**Aim of the task**: Format every line of the data below as a JSON array of strings, one string per line, with blank lines skipped and the pictures left out.

>> START Source data

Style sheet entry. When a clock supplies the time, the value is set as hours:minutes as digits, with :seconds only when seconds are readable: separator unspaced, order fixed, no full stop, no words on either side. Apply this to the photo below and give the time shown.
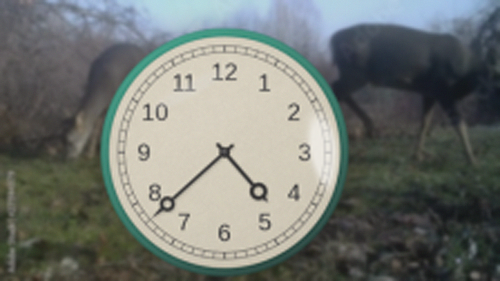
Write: 4:38
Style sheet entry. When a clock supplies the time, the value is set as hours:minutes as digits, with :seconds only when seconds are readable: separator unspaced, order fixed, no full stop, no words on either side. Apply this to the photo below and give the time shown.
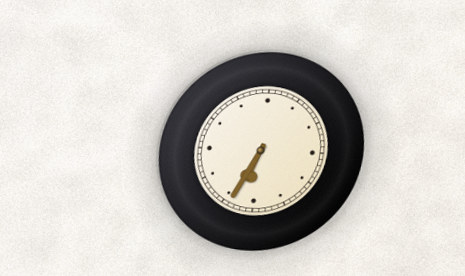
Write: 6:34
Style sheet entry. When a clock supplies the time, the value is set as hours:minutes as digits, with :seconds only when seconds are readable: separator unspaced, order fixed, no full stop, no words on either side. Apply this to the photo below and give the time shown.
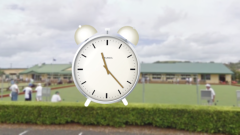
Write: 11:23
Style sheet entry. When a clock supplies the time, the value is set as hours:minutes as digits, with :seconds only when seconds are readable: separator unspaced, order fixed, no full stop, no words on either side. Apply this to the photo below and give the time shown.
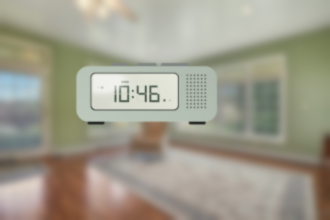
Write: 10:46
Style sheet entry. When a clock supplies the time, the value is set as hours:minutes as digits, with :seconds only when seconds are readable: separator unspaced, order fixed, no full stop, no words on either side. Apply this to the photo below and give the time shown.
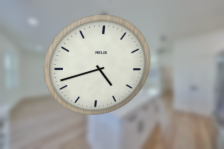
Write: 4:42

>> END Source data

**Written response**:
[
  "Style sheet entry. When a clock supplies the time, the value is set as hours:minutes as digits, with :seconds only when seconds are readable: separator unspaced, order fixed, no full stop, no words on either side. Apply this to the photo below and give the time shown.",
  "Write: 4:38",
  "Style sheet entry. When a clock supplies the time, the value is set as hours:minutes as digits, with :seconds only when seconds are readable: separator unspaced, order fixed, no full stop, no words on either side. Apply this to the photo below and give the time shown.",
  "Write: 6:34",
  "Style sheet entry. When a clock supplies the time, the value is set as hours:minutes as digits, with :seconds only when seconds are readable: separator unspaced, order fixed, no full stop, no words on either side. Apply this to the photo below and give the time shown.",
  "Write: 11:23",
  "Style sheet entry. When a clock supplies the time, the value is set as hours:minutes as digits, with :seconds only when seconds are readable: separator unspaced, order fixed, no full stop, no words on either side. Apply this to the photo below and give the time shown.",
  "Write: 10:46",
  "Style sheet entry. When a clock supplies the time, the value is set as hours:minutes as digits, with :seconds only when seconds are readable: separator unspaced, order fixed, no full stop, no words on either side. Apply this to the photo below and give the time shown.",
  "Write: 4:42"
]